* GIVEN RECORDS:
== == ==
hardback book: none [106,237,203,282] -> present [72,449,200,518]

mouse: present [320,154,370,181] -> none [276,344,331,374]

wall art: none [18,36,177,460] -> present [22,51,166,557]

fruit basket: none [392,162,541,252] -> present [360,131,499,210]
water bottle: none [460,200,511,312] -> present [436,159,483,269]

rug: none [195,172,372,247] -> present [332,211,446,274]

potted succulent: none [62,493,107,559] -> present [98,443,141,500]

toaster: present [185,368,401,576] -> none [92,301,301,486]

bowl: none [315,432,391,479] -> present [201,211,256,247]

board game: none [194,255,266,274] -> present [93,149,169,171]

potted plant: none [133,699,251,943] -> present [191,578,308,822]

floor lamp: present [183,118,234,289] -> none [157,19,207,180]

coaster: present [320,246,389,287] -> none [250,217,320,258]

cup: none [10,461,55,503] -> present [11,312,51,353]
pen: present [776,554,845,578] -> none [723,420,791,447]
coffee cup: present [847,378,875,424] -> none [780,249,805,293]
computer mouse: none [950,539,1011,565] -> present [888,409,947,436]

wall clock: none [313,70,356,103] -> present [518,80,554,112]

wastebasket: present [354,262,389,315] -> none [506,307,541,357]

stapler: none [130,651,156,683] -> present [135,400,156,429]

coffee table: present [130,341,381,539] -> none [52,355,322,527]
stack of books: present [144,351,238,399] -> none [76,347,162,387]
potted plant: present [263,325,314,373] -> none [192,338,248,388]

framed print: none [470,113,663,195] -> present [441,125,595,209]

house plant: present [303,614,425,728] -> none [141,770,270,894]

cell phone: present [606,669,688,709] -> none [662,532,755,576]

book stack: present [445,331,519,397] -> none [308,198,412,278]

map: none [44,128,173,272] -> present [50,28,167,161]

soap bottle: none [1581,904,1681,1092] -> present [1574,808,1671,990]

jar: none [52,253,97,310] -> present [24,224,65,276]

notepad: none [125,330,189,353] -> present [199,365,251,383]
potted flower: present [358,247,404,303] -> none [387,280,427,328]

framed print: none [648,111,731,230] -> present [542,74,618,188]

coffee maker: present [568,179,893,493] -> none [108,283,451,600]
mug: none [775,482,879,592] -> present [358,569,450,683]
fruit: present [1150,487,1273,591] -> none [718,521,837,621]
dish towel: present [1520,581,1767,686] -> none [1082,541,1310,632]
== == ==
* EXERCISE: Whenever a line in the material above holds the string "potted", copy that line in full.

* RESULT FOR THIS EXERCISE:
potted succulent: none [62,493,107,559] -> present [98,443,141,500]
potted plant: none [133,699,251,943] -> present [191,578,308,822]
potted plant: present [263,325,314,373] -> none [192,338,248,388]
potted flower: present [358,247,404,303] -> none [387,280,427,328]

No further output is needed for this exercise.